Una pregunta se impone entonces con la claridad que quizá los feminismos no alcanzamos en la aventura urgente de la última gran ola, el post #MeToo o #NiUnaMenos: “¿Cómo queremos que sea nuestra colonia, cómo queremos ser en caso de que ganemos?”. Esa es la clave de todo, dice una de las mujeres del granero: “Tenemos que pensar más en por qué luchamos que en qué es lo que queremos destruir”.

Habrá reproches cruzados hasta que entiendan que asumir la parte que les toca por la crianza de varones que las relegaron y abusan de ellas no puede significar volverse violentas y mucho menos unas contra otras. Admitirán que no todos los varones son monstruos, pero hay un modo de ver el mundo que las incluye hasta a ellas, y es el que las priva de vivir libres y seguras en su propio pueblo, en sus propias casas.

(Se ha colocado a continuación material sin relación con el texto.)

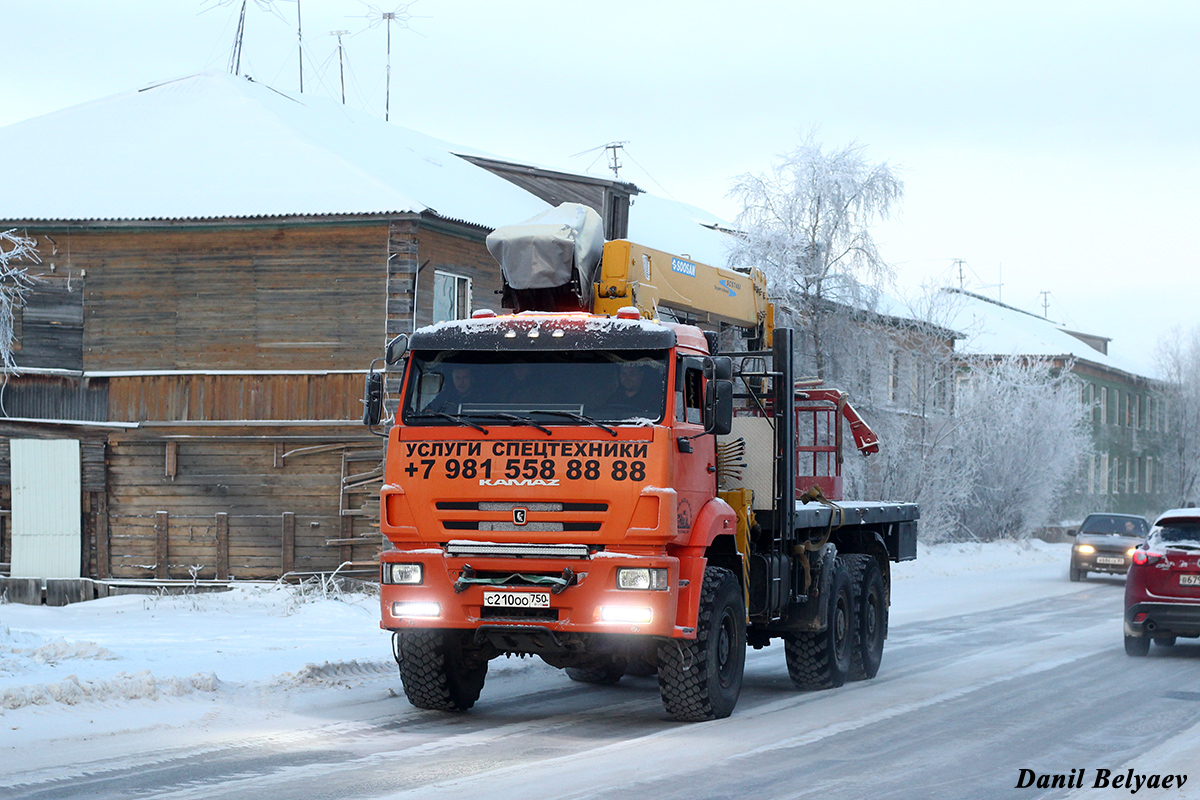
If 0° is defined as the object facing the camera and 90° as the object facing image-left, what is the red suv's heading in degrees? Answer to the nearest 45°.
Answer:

Al final, como Zahra, concluirán que deben irse porque quedarse es imposible. Y entenderán que es falso que tuvieran opciones. Nadie elige perder la libertad y la seguridad a manos de fanáticos, nadie elige ser violada ni obligada a cubrirse para no “provocar” a los hombres con la “desnudez” de su pelo. Al final, como Zahra, decidirán llevarse a sus hijos varones para educarlos de otra manera, en una fe que no los mate ni los vuelva abusadores. Encontrar alguna forma de Justicia es sólo una parte de lo que les espera: primero está sobrevivir, sanar y aprender a ser libres. Primero tienen que irse.

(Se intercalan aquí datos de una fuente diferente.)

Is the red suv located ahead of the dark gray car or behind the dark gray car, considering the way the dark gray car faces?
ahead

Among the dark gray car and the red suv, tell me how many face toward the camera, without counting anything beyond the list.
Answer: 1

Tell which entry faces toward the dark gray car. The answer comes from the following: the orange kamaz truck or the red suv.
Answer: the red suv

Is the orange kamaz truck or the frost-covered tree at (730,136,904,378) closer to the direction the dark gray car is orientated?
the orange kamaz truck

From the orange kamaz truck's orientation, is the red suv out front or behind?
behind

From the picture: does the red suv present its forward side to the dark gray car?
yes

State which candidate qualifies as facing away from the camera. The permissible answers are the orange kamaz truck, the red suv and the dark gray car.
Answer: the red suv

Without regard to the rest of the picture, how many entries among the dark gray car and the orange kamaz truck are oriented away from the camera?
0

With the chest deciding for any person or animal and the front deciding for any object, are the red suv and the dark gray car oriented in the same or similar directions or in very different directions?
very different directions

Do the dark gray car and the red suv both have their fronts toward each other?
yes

Es un acto de imaginación femenina, el acto de darle voz a las que no la tuvieron nunca. Zahra tiene 38 años y, como Oma en la película, pasó toda su vida bajo la ley de un fundamentalismo misógino. Igual que las mujeres de Ellas Hablan, Zahra no tiene más que sus sueños. Lo más lógico del mundo es que sueñe con la libertad, con la suya y la de su hijo. Con una vida libre de violencia. Lo más lógico sería que esto no fuera sólo un ejercicio imaginario.